Here, there is a distance created between the author and the reader. Roberge is making a commentary on the kind of person he is being, and the “you” separates the author from his audience. We are on the outside, trying to figure out the author, perhaps, judging the author as the author is judging himself.

Then, there is the “you” that transforms the reader into Rob Roberge, giving a feeling of a Choose Your Own Adventure book, where the reader follows along with Roberge’s choices, leading the reader into one dilemma after another in reference to drugs, alcohol, bipolarity, manic episodes and so on. The reader becomes the author, feeling his pain, guilt, and search for hope. Roberge writes, “You snort a line. Very soon, you are calmer and happier than you can ever remember feeling. It’s a perfect waking dream…It’s like you are living in someone else’s body. Someone not at all like you. Someone happy.” (176) The author brings the reader in close–we become the text. We snort the line, we are happier, we are in dream, we are not ourselves, we are happy. Here the reader becomes Roberge as he takes drugs. As he acts, we are acting with him, hoping to survive the text, hoping to survive Roberge’s life.

Roberge confesses that he is a liar–whether it’s to himself, to his friends, to his wife, he lies. He admits that at times, he is unable to separate truth from fiction, and that, ironically, is what makes the memoir so true. True in that his life has been one big blur, full of drugs and liquor and failed relationships and murdered friends. In there, somewhere, there is the truth, or, there are multiple truths. One important truth is the love for his wife, Gayle. This is the essence of his story–how he is still around, though he has thought about killing himself multiple times, because of Gayle. In those moments we see Roberge interact with his wife or write about his wife, we see the author at his humblest. It is in this humility, where the truth lies. It is within the guilt he feels for the pain that Gayle goes through, whether caused by Roberge or not, where the truth exists. He is embarrassed at times, He is remorseful. He is being truthful.

Roberge is seeking for the truth in his own memoir.
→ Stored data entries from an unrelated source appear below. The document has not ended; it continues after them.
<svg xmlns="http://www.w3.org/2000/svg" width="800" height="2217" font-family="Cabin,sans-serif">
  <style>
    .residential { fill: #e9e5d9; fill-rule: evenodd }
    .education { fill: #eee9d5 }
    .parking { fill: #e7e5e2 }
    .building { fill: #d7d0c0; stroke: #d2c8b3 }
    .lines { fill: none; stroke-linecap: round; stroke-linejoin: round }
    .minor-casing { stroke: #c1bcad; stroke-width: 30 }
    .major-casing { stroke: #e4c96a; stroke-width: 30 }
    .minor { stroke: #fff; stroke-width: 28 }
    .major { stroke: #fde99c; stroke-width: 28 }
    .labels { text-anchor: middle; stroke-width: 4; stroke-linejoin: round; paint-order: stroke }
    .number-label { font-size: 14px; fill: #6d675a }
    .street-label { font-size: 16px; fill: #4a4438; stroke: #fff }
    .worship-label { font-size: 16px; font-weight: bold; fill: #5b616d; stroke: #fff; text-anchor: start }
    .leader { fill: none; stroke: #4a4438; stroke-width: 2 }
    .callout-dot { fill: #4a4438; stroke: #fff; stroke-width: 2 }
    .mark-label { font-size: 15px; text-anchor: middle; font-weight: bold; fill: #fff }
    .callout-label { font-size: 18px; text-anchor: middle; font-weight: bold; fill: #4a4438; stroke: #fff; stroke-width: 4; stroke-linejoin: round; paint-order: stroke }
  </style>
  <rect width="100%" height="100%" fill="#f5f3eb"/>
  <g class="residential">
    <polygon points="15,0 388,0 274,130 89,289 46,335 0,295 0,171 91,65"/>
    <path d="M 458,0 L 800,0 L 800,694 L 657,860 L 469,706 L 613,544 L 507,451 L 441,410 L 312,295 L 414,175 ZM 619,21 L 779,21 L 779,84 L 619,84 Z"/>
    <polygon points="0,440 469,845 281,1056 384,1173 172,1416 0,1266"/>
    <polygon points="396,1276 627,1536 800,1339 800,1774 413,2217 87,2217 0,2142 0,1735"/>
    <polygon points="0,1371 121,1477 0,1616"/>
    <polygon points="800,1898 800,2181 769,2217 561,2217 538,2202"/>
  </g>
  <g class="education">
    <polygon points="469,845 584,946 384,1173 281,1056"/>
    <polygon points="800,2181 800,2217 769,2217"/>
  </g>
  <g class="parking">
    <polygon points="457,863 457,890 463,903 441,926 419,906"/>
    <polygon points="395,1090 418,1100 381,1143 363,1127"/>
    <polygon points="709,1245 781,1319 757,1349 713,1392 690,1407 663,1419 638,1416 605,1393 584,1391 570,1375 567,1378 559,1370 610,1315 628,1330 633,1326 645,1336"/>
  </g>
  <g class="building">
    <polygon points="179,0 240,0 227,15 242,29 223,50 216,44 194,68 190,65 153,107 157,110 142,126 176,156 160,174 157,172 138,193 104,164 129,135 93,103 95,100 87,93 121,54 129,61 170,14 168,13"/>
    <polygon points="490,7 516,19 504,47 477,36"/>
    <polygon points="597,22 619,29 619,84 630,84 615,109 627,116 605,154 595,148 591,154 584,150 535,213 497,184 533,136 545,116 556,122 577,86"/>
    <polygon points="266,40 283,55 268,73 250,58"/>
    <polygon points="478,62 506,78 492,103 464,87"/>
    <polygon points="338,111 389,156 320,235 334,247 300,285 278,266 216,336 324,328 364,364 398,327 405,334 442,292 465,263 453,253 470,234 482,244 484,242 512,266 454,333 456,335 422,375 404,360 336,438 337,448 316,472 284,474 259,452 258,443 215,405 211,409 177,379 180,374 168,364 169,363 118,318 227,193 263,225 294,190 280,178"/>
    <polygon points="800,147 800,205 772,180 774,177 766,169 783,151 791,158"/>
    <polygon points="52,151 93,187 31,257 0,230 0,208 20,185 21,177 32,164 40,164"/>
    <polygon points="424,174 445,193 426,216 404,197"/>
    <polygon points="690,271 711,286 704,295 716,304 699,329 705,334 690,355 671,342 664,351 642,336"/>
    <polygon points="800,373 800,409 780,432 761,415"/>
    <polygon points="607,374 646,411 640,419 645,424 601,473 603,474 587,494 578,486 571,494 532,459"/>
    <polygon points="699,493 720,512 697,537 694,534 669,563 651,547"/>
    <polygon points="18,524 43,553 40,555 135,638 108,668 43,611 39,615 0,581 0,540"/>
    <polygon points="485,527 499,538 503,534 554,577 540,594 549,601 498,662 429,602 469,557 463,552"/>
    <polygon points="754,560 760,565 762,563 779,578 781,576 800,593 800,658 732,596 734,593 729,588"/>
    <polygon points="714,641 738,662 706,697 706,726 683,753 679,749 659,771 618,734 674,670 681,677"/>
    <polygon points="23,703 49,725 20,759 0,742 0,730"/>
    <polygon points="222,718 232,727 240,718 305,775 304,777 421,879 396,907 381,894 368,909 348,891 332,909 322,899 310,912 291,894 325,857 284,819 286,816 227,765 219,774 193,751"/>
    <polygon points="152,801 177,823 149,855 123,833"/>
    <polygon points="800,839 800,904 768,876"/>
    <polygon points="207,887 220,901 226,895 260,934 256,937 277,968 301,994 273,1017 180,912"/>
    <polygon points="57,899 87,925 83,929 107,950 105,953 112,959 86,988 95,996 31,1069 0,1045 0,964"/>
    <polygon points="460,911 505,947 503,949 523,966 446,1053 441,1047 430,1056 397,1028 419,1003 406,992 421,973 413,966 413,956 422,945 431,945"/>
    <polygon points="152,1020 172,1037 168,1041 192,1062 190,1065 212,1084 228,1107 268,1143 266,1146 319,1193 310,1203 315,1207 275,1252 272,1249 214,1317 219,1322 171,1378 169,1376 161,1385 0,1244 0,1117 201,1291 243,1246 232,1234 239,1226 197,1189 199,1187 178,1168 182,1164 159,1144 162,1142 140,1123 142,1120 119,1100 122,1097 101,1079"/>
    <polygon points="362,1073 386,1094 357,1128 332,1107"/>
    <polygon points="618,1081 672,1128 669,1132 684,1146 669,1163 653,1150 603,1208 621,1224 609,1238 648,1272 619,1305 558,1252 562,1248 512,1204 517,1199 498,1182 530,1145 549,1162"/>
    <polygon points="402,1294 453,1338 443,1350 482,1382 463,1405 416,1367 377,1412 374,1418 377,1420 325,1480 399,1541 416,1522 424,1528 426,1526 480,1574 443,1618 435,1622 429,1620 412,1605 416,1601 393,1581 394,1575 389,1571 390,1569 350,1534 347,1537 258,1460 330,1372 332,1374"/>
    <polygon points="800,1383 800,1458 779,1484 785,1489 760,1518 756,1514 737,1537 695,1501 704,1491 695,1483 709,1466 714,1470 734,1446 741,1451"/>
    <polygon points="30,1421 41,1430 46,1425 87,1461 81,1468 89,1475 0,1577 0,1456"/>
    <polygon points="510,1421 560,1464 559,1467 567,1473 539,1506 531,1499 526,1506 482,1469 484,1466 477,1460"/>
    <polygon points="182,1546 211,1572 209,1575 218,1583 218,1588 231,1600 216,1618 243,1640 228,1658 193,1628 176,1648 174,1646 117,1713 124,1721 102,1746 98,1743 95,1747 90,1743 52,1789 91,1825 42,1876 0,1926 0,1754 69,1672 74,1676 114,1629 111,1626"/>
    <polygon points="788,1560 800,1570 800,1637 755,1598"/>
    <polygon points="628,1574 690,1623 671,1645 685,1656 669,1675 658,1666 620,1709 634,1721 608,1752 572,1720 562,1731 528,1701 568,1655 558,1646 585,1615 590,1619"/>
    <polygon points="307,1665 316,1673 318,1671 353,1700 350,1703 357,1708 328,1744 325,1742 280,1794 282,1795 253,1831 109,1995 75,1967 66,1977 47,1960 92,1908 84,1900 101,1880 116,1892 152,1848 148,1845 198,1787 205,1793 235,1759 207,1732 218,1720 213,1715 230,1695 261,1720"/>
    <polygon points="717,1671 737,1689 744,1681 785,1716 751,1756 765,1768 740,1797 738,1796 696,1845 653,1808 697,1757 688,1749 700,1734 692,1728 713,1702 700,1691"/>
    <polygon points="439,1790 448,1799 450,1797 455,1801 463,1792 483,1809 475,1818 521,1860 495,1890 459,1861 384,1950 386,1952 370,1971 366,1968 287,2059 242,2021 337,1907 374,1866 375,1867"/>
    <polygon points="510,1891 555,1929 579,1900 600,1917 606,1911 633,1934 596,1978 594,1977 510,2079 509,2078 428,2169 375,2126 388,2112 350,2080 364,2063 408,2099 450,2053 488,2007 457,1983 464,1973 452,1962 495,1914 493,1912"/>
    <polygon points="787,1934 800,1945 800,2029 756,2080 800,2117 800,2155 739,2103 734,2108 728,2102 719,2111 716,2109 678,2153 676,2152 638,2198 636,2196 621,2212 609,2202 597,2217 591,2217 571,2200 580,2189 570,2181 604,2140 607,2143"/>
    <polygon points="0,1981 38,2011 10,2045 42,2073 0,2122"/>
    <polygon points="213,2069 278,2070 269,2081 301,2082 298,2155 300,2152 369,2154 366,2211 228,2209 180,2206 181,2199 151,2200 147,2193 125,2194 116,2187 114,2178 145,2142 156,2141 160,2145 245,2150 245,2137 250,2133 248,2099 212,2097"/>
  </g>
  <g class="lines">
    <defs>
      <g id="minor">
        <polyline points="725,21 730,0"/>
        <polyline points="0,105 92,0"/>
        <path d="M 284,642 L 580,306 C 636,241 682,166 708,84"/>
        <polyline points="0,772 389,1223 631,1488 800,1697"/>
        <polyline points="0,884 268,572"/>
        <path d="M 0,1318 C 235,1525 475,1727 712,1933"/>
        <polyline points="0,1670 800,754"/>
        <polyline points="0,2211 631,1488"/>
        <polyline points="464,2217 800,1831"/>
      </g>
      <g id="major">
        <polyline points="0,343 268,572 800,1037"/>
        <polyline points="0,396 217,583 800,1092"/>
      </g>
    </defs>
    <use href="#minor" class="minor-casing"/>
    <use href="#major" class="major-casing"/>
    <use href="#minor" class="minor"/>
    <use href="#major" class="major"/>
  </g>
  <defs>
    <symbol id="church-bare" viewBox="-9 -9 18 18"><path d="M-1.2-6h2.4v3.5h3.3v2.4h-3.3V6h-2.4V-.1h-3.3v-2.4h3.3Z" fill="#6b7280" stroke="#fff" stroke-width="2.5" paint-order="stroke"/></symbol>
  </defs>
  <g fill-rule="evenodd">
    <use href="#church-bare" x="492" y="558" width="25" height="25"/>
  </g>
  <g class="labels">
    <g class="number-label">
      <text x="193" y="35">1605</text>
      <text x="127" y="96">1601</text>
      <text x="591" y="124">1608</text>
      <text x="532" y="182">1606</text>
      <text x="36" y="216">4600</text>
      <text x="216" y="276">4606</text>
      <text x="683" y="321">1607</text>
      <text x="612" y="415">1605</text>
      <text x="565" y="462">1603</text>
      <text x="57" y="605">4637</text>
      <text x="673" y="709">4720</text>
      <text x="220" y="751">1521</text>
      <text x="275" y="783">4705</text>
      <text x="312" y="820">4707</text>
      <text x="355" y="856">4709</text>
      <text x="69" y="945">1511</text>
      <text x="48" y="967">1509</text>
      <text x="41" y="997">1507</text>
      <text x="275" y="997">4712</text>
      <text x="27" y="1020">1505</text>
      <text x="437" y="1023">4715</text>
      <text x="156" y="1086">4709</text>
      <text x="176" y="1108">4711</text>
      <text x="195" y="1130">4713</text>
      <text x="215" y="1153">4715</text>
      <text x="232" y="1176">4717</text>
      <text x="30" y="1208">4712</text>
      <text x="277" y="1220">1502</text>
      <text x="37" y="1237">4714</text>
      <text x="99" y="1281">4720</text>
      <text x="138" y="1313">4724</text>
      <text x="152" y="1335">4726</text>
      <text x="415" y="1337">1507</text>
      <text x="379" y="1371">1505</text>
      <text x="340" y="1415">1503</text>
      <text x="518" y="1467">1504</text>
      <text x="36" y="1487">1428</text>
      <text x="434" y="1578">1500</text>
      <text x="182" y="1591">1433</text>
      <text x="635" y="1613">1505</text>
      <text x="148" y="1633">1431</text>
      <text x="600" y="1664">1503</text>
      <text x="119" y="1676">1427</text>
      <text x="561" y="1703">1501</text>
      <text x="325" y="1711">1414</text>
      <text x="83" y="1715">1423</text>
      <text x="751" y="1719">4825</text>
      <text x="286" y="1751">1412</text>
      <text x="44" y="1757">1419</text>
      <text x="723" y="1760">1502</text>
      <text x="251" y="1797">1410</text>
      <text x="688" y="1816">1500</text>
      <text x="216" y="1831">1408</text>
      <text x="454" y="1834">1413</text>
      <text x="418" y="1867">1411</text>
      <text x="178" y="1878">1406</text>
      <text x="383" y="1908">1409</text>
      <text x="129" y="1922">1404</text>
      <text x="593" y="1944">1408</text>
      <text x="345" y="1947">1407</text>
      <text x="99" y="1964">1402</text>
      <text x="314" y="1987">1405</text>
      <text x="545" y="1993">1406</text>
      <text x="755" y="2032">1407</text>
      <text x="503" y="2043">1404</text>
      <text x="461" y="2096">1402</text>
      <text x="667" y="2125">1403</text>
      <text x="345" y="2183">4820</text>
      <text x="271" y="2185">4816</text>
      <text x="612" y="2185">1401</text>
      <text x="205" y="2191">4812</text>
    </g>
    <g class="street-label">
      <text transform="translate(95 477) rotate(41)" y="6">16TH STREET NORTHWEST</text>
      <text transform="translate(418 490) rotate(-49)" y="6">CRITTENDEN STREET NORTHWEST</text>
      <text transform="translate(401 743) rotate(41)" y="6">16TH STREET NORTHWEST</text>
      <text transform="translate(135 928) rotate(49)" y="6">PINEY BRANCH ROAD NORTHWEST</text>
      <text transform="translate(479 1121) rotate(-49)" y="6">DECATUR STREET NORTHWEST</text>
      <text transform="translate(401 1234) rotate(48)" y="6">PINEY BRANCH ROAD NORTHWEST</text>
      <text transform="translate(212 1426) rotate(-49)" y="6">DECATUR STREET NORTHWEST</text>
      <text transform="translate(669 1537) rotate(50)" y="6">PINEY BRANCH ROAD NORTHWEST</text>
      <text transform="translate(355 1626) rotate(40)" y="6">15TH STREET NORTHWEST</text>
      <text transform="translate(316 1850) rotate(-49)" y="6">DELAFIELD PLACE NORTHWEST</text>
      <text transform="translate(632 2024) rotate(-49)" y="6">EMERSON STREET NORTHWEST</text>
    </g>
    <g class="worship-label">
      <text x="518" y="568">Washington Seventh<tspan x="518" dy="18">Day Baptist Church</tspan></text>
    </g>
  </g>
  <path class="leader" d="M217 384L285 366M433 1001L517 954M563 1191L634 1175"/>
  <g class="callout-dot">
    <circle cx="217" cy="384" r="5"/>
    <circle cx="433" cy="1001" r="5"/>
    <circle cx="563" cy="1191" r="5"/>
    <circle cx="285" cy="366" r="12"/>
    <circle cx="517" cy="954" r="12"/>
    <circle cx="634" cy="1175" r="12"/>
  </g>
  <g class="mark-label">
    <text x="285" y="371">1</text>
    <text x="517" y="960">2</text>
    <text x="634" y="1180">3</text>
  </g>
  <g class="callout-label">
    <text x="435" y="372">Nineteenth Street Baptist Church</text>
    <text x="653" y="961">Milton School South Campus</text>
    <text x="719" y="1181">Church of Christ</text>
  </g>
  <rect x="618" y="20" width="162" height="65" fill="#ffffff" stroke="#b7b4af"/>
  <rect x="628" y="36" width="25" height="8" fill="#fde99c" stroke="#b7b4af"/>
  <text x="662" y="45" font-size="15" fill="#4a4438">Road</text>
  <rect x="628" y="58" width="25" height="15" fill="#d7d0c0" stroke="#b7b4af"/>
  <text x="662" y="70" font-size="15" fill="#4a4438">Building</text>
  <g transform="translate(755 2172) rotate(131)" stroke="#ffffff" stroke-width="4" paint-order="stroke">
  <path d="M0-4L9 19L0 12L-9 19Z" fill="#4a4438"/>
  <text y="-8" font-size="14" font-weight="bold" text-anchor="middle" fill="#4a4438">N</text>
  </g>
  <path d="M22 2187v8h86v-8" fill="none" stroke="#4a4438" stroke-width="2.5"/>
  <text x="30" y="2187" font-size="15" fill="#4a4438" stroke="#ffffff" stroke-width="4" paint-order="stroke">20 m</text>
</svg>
He’s putting bits and pieces together, and it’s almost like he’s posting a series of Post-it notes against his own brain so that he can remember what has happened in the past to the best of his ability. He reveals a countless amount of dark moments in his life, and it’s easy to see why it’s difficult for him to remember. You wouldn’t want to remember some of these events. You would feel pain trying to seek the past, trying to make sense out of a life that was on the brink of death more than once. You would wonder if it’s all worth it.

Liar is a memoir full of puzzle pieces, with some of the pieces missing. It is through these holes, we find beauty in Roberge’s writing. The constant inconsistencies in his life make his memoir extraordinary because there is no happy ending or sad ending–there is no ending, in fact, there’s just Rob Roberge. His willingness to give himself up, to call himself out, to tell us how he has been struggling with life since he was a child gives us a world where beauty doesn’t necessarily mean happiness, but where beauty means the truth. And by facing the truth, you are able to move forward.